# Reading Data from PDF Form Fields Using PyPDF

This section demonstrates how to read data from interactive form fields within a PDF using **PyPDF**. PyPDF allows you to extract values from fields like text boxes, checkboxes, and other types of input fields commonly found in interactive PDFs. This can be useful when working with forms that contain user-entered data, such as contracts, applications, or surveys.

## Use Case
- Extracting user input or predefined data from interactive PDF forms.
- Automating the process of reading form fields from multiple PDFs for data analysis or record-keeping.

In [1]:
from pypdf import PdfReader

## Read in Pdf file

In [2]:
# Define the path to the PDF file
path = r"C:\Users\Quynh Pham\Desktop\Import pdf\PdfFormExample.pdf"

In [3]:
# Create a PdfReader object to read the PDF
reader = dfReader(path)

In [4]:
# Get the metadata and print out the result
info = reader.metadata
print(info)

{'/CreationDate': "D:20130629204853+02'00'", '/Creator': 'Writer', '/Keywords': 'PDF Form', '/Producer': 'OpenOffice.org 3.4', '/Title': 'PDF Form Example'}


In [5]:
# Print the number of pages in the PDF
print(f"There are {len(reader.pages)} pages in the PDF.")

There are 1 pages in the PDF.


In [6]:
# Extract text from all pages in the PDF and store in a list
for i in range(len(reader.pages)):
    page = reader.pages[i]
    print(page.extract_text())

PDF Form Example
This is an example of a user fillable PDF form.
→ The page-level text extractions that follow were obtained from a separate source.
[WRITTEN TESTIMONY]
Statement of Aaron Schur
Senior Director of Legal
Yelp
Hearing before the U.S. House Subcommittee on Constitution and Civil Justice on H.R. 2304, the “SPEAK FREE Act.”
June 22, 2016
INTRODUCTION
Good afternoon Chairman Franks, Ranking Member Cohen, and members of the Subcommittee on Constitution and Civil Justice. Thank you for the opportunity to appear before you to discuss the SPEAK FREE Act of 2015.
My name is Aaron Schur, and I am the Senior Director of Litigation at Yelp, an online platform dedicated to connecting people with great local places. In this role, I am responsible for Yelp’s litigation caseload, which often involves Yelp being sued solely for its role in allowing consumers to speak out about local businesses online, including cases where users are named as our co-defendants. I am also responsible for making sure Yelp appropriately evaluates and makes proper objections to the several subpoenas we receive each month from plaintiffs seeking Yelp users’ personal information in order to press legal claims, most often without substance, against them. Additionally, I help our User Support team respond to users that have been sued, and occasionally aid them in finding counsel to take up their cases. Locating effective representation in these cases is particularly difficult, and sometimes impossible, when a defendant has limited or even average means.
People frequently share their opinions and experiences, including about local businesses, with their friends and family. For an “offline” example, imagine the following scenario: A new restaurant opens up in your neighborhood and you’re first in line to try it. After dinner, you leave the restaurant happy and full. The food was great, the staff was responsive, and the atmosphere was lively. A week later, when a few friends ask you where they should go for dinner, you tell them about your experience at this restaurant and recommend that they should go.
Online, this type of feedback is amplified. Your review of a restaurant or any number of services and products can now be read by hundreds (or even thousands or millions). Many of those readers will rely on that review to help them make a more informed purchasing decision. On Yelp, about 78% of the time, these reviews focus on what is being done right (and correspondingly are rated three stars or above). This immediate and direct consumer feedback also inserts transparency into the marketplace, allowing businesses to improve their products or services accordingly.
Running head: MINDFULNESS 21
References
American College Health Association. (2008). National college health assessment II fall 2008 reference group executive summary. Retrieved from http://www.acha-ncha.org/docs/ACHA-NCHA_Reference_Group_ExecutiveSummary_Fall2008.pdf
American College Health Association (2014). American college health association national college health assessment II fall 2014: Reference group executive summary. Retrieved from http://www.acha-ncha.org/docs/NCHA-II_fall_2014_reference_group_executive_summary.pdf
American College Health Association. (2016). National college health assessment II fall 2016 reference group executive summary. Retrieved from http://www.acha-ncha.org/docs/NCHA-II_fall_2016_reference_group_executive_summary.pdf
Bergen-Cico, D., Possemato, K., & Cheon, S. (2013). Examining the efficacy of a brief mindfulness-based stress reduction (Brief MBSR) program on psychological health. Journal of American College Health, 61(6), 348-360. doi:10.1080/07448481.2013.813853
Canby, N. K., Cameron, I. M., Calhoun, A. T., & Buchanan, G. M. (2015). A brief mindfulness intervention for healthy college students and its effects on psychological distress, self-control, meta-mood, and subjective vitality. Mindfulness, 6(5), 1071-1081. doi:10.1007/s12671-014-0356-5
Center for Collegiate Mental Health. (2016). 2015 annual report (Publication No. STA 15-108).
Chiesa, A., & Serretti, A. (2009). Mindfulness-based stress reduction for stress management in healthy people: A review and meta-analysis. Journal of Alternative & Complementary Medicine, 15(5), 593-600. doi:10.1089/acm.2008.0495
Normally PDF is used as a final publishing format. 
However PDF has an option to be used as an entry form that can be edited and saved by the user.
The fields of this form have been selected to demonstrate as many as possible of the common 
entry fields.
This document and PDF form have been created with OpenOffice (version 3.4.0).
To fill out the form, make sure the PDF file is not read-only. If the file is read-only save it first to a 
folder or computer desktop. Close this file and open the saved file.
Please fill out the following fields. Important fields are marked yellow.
Given Name:
Family Name:
Address 1:   House nr:
Address 2:
Postcode: City:  
Country:
Gender:
Height (cm):
Driving License:
I speak and understand (tick all that apply): 
      
Favourite colour:
Important: Save the completed PDF form (use menu File - Save).
Deutsch English Français Esperanto Latin


## Extract data from form fields

In [8]:
# Function to extract form field values from a PDF file
def extract_form_values(path):
    """
    This function extracts form field data from a PDF file.

    Parameters:
    path (str): The file path to the PDF document.

    Returns:
    dict: A dictionary containing form field names as keys and their respective values. 
          If no form fields are present, returns None.
    """
    
    with open(path, 'rb') as file:
        reader = PdfReader(file)  
        
        # Check if the PDF file contains any form fields. If there are no fields, return None (no form data to extract)
        if not reader.get_fields():
            return None
        
        form_fields = reader.get_fields() # Read all the form fields into a dictionary called form_fields
        field_values = {} # Initialize an empty dictionary to store the extracted field values
        
        for field_name, field_data in form_fields.items():
            # Retrieve the actual value of the field (denoted by '/V' key in the form field metadata)
            # If no value exists for the field, return None
            field_values[field_name] = field_data.get('/V', None)
        
    return field_values

In [9]:
# Extract form values from the PDF file
form_values = extract_form_values(path)

# Check if form_values is not None, meaning form data was successfully extracted
# If form_values is None, it means no form data was found or an error occurred
if form_values is not None:
    for field, value in form_values.items():
        print(f"Field Name: {field}, Value: {value}")
else:
    print("No form values found or an error occurred.")

Field Name: Given Name Text Box, Value: Quynh Dinh Hảai 
Field Name: Family Name Text Box, Value: Pham
Field Name: House nr Text Box, Value: 20
Field Name: Address 2 Text Box, Value: 
Field Name: Postcode Text Box, Value: 10315
Field Name: Country Combo Box, Value: Germany
Field Name: Height Formatted Field, Value: 158
Field Name: City Text Box, Value: Berlin
Field Name: Driving License Check Box, Value: /Off
Field Name: Favourite Colour List Box, Value: Green
Field Name: Language 1 Check Box, Value: /Yes
Field Name: Language 2 Check Box, Value: /Yes
Field Name: Language 3 Check Box, Value: /Off
Field Name: Language 4 Check Box, Value: /Off
Field Name: Language 5 Check Box, Value: /Off
Field Name: Gender List Box, Value: Woman
Field Name: Address 1 Text Box, Value: Allee der Kosmonauten